Happy gotcha day Odyssey! Love the pictures - she's so gorgeous


----------



## Berry (Aug 11, 2021)

Aw, Odyssey is adorable! And lucky to have you as an owner 

(This is Tater btw lol, didn't know you were on this forum xD I've been lurking it a bit the past week or so helping someone with some bunny issues)


----------



## SirLawrence (Aug 11, 2021)

Yay!!! Congrats, and hope you both get some cele-ry-bration time!! 

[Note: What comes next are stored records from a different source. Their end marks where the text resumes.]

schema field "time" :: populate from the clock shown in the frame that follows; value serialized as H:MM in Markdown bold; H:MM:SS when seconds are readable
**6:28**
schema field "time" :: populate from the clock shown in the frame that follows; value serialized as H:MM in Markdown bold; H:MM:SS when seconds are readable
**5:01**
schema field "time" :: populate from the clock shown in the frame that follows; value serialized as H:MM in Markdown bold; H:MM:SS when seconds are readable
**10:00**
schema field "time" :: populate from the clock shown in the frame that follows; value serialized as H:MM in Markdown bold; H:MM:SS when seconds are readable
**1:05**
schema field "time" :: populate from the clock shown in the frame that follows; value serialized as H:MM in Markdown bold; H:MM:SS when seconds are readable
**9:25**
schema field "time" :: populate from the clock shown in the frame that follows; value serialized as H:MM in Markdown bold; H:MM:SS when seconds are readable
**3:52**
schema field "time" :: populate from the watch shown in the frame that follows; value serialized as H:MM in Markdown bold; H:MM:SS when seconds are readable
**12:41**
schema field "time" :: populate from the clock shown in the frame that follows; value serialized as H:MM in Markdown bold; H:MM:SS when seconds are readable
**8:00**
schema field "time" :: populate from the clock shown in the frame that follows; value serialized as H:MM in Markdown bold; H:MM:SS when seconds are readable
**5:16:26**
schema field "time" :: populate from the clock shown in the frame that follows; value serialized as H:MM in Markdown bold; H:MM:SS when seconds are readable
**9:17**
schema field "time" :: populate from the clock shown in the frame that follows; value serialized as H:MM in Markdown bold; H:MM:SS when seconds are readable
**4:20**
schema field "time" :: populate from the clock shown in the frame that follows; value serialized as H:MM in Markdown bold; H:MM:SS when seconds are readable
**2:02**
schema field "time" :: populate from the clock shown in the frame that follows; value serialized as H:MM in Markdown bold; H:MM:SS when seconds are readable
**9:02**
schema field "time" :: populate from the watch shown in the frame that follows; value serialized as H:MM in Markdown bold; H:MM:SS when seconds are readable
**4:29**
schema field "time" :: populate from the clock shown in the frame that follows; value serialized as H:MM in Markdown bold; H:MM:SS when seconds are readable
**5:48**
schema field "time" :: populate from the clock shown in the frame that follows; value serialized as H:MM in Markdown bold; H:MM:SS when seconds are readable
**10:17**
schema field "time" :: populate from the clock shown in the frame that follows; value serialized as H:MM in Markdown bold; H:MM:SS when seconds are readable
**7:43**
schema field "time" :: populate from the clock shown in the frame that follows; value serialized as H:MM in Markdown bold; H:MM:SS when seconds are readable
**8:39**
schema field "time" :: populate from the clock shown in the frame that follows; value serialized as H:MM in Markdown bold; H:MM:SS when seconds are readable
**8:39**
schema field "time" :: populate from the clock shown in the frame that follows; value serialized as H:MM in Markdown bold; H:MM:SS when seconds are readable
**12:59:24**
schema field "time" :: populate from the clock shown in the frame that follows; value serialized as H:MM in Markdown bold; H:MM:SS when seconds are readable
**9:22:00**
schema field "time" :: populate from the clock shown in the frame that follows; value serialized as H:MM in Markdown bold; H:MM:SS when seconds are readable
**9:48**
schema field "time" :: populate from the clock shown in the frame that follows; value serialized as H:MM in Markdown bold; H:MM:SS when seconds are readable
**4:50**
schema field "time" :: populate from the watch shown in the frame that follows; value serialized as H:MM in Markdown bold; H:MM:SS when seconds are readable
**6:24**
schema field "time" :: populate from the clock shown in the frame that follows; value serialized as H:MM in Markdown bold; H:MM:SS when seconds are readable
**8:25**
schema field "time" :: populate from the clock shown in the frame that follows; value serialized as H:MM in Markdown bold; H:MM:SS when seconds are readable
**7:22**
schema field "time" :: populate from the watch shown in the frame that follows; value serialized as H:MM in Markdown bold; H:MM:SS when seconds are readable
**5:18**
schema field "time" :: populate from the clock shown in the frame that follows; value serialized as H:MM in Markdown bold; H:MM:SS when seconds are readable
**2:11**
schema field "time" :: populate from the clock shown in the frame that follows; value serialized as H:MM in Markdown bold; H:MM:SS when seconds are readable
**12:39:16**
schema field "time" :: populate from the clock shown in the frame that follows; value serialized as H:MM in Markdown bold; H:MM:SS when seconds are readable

Sorry, couldn't help myself... and don't feed your rabbit celery.


----------



## odyssey~ (Aug 11, 2021)

Berry said:


> Aw, Odyssey is adorable! And lucky to have you as an owner
> 
> (This is Tater btw lol, didn't know you were on this forum xD I've been lurking it a bit the past week or so helping someone with some bunny issues)


Oh hey Tater! I didn't know you were on here either lol.
(I saw your HH post on which breeds the bunny could be, it's a lop rabbit. If it's 3-4lb it's probably a holland lop, 5-8lb mini lop lop. If the bunny wasn't from a breeder then it's probably a mix breed )


----------